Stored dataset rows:
--- START ---

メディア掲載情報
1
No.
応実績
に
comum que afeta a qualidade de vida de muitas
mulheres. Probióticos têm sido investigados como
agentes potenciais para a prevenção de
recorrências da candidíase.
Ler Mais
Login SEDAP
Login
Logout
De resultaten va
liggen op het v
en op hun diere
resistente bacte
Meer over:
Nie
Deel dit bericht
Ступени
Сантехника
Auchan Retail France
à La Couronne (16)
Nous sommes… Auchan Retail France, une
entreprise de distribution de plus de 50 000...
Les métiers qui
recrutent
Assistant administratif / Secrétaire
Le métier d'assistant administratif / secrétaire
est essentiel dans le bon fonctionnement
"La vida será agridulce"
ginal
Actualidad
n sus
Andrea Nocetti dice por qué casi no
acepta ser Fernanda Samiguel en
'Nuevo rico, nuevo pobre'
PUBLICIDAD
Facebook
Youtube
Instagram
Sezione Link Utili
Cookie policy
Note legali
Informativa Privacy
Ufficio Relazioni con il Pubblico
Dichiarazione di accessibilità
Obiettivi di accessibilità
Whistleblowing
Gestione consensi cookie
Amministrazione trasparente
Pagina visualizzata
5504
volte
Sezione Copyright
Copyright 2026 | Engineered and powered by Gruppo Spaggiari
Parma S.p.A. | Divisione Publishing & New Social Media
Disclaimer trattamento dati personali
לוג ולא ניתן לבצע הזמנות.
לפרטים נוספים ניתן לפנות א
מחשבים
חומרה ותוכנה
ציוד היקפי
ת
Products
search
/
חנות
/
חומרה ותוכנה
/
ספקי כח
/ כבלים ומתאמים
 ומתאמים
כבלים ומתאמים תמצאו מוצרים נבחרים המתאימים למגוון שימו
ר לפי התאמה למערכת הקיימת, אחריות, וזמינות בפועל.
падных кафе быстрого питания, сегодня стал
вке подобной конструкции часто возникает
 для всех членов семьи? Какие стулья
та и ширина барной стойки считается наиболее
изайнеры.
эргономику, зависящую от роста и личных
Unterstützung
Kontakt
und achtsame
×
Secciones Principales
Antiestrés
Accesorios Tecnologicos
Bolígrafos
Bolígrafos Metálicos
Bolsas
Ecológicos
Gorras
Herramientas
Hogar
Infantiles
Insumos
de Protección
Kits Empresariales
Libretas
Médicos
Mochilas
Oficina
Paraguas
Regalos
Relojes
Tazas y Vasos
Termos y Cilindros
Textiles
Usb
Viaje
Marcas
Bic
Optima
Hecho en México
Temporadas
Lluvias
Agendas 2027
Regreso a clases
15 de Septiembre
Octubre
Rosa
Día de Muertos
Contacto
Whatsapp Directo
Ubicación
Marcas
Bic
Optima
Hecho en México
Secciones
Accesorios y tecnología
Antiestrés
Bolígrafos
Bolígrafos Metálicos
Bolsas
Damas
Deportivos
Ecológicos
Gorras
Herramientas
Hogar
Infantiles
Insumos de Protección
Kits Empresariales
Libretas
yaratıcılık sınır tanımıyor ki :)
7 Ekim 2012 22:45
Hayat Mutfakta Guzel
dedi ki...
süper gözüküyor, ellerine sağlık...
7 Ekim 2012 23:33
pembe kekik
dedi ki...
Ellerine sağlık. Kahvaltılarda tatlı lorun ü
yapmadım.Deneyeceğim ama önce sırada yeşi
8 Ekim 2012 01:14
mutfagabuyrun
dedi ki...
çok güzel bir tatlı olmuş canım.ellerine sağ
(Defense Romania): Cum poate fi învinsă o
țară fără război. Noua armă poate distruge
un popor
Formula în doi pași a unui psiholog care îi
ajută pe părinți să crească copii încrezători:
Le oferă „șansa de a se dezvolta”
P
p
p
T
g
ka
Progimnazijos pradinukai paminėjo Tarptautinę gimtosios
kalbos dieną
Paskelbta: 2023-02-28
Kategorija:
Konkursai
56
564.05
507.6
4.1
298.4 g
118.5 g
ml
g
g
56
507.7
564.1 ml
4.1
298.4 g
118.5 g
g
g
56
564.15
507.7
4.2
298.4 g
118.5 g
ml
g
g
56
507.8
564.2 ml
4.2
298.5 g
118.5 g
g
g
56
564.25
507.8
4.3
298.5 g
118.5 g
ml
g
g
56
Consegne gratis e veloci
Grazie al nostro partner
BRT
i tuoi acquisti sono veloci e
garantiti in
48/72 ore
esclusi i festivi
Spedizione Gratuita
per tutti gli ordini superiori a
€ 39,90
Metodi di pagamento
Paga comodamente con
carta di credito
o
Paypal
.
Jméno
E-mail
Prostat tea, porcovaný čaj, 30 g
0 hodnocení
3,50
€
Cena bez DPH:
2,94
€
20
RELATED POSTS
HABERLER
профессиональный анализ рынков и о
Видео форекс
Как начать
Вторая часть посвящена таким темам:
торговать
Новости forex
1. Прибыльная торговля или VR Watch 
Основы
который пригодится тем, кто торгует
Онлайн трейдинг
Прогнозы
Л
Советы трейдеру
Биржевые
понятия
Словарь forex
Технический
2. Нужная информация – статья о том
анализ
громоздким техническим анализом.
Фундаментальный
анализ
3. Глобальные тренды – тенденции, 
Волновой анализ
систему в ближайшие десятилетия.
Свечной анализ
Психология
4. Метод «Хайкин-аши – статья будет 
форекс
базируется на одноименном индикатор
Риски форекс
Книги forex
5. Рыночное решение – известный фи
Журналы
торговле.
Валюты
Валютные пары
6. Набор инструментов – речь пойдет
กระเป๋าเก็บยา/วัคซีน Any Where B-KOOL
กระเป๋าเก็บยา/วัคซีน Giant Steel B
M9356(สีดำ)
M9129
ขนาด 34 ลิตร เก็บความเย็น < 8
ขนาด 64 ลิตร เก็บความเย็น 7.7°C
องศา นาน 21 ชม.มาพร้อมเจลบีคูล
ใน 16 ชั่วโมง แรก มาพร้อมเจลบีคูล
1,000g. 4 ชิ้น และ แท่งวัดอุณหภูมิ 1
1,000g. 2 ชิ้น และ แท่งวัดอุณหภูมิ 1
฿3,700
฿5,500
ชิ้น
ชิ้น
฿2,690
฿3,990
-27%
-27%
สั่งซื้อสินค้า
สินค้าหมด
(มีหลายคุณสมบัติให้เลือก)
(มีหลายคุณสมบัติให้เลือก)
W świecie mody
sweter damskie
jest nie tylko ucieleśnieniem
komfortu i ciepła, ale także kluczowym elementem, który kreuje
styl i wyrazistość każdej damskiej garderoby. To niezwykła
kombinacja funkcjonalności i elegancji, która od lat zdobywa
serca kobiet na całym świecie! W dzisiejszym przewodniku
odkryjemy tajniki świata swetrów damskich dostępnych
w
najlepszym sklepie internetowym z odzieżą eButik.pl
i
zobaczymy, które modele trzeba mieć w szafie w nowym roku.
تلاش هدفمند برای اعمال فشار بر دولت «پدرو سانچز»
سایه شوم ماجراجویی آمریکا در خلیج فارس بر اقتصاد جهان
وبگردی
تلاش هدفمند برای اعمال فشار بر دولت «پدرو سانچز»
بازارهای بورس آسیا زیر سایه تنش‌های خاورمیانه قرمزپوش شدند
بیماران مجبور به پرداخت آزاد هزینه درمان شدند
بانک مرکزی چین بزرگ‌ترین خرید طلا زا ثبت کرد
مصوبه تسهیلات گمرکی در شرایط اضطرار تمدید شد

--- END ---

## Task prompt
Collect every row above that contains the word "شدند" and copy each one in full. Case counts.

## Your response
بازارهای بورس آسیا زیر سایه تنش‌های خاورمیانه قرمزپوش شدند
بیماران مجبور به پرداخت آزاد هزینه درمان شدند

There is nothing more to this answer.